Samantha and Derrill met through a mutual friend in college. After a few photos and text messages back and forth, Derrill and Samantha started chatting on the phone. The first time Samantha heard his voice, she asked her friend, “Why is his voice so high?” He explained to her later his voice was so high because of how nervous he was! The first time they met in person was at Samantha’s grandma’s house. Before she walked out of the house to greet Derrill and his friend, Derrill pulled his friend to the side of the house to create a game plan. The two huddled up and figured out what they were going to say. Derrill went home that night after meeting Samantha for the first time and told his friend, “I’m gonna make her my girl”—she’s been his girl ever since.

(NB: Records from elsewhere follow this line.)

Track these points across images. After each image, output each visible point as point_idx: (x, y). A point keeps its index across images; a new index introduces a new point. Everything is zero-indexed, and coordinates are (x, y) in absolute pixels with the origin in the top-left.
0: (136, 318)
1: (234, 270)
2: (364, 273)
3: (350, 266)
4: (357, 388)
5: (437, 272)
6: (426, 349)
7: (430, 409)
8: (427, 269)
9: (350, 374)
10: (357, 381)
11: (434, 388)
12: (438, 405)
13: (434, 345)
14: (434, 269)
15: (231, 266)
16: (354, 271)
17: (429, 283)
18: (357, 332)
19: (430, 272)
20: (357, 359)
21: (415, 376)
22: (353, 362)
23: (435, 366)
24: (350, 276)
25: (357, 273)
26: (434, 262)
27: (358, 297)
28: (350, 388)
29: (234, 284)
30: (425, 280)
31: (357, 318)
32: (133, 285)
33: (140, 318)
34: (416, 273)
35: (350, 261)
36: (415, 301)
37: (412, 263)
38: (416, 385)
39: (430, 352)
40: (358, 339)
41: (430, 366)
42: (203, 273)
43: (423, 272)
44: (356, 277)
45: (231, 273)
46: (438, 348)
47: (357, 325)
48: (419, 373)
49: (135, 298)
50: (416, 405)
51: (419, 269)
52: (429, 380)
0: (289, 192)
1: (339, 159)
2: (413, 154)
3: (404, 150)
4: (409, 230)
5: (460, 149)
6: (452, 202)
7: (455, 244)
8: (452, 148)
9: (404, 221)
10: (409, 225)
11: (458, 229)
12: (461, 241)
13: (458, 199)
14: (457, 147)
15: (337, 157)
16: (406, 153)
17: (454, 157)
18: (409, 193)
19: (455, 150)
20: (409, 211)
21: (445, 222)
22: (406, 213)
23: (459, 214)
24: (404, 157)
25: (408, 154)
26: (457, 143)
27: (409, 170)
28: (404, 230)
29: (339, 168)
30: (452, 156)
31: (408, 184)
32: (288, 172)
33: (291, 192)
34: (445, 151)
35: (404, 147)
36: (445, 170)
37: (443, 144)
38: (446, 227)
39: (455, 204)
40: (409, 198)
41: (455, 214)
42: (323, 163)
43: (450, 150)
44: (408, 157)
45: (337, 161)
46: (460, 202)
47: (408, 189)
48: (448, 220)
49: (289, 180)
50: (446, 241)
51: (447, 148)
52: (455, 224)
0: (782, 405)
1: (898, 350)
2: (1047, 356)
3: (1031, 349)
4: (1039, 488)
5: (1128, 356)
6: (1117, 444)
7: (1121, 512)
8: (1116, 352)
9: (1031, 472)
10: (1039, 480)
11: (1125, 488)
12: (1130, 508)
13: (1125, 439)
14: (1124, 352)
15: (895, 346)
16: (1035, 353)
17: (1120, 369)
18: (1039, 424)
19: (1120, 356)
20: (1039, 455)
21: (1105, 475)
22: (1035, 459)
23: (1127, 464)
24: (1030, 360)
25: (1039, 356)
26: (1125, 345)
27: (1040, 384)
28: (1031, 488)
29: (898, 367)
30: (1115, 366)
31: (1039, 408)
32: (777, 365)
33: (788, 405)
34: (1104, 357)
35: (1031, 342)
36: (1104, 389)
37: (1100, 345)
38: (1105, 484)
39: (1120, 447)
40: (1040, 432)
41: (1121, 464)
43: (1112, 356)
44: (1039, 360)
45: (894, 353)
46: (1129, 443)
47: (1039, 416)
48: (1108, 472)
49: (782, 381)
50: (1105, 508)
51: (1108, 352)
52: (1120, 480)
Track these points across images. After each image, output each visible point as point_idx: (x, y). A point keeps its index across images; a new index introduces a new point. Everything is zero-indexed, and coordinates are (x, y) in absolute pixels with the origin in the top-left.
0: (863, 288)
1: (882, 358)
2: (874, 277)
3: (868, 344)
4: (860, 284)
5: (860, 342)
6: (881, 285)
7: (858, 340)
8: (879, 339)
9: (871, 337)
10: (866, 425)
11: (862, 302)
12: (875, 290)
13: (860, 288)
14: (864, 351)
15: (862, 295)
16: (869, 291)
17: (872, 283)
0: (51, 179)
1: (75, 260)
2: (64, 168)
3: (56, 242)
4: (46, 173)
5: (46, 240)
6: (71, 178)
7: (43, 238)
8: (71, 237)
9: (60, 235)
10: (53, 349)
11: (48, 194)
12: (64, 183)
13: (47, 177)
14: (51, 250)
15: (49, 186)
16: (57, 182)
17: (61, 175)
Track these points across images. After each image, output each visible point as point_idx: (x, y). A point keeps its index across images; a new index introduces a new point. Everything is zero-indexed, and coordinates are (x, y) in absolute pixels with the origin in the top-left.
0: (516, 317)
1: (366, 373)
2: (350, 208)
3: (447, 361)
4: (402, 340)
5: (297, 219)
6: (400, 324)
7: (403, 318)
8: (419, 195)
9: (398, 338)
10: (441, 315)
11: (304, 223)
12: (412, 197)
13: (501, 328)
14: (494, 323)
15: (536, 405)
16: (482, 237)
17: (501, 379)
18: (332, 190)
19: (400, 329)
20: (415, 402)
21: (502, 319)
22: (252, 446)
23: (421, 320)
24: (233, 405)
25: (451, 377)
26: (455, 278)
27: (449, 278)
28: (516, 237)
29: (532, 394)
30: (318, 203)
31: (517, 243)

Give us the details! When? Where? How?
Although we’ve always known we were in it for the long haul, between years four and five, we decided we were going to be with each other for a lifetime. While eager to bring life into this world, we both knew that a commitment to each other first would be a great foundation for our future keiki (children). We talked about marriage heavily and our goals as husband and wife and mom and dad. 2015 was a tough year for us after the passing of Derrill’s favorite uncle on Christmas Eve in 2014. He was a father figure in his life. While Derrill was grieving the loss of one of his best friends and role models, I was finishing my master’s degree. There were days where we couldn’t see eye-to-eye and days where I felt helpless in his grievance. We worked through every obstacle because we knew that we were each other’s light at the end of every dark tunnel.
By the holiday season in 2015, Derrill wanted to remember Christmas with joy rather than sorrow. He decided he would propose to me on Christmas day—my favorite holiday. The day he went to pick up my ring, he was sitting at a stoplight right before the Wedding Ring Shop. His nerves crept up on him and he asked his late uncle to send him a sign that he was doing the right thing. A limousine drove past him and on the back it read, ‘Just Married.’ Needless to say, he bought the ring without hesitation.
Christmas day came and my family members gathered at our house. Dinner was served, Secret Santa gifts were exchanged, and the kids were content with their new toys. Everyone was having a good time. My eldest cousin asked me to grab the ukulele from the house. Excited for the kanikapila session (jam session), I darted in the house to find the ukulele. I came outside, handed her the instrument, and she started singing a song she wrote when I was a little girl called Together Forever. When she strummed the last chord, there was my best friend standing in front of me and my family cheering him on. He read me a love note, got down on one knee, and asked me to marry him. I was the happiest woman, with the love of my family all around me, the blessing of my parents, his parents, and his uncle on my favorite day of the year!
What has been your favorite experience planning the wedding?
Planning a day for our families to be together. Since Derrill’s from Pittsburgh and mine is from Hawaii, our parents and loved ones have yet to meet each other! It’ll be one big meet & greet + family reunion.
How do you stay sane under the pressures of wedding planning?
Knowing that we’re going to marry our best friend. Sounds cliche, but we met each other while we were young cats. We’ve struggled through unpaid electric bills, canned food, the loss of loved ones, and family emergencies together. On the flip side, we’ve celebrated life, compromise, love, new beginnings, graduations, and new careers together. Essentially, we have grown up together and have molded into one being. We’re so stoked to get to make this love friendship official and sealed for eternity.
At Joy we believe that even though a wedding lasts a day, joy should last forever. What does that mean to you?
Joy means feeling whole, even if you two have had a huge disagreement. It means sitting in silence and busting out with laughter at a funny thought of your better half or driving in 2 MPH traffic at 7:30 AM and smiling from ear to ear remembering a certain gesture they made. Joy means compromising the most difficult disagreement and making sure your other half still feels safe. Joy means my mother and father who have been married for 28 years and still hold each others’ hands while walking in the mall. We hope to carry joy in our marriage and will be marrying on my parents’ 29th wedding anniversary. When they celebrate their 30th, we’ll be celebrating our first.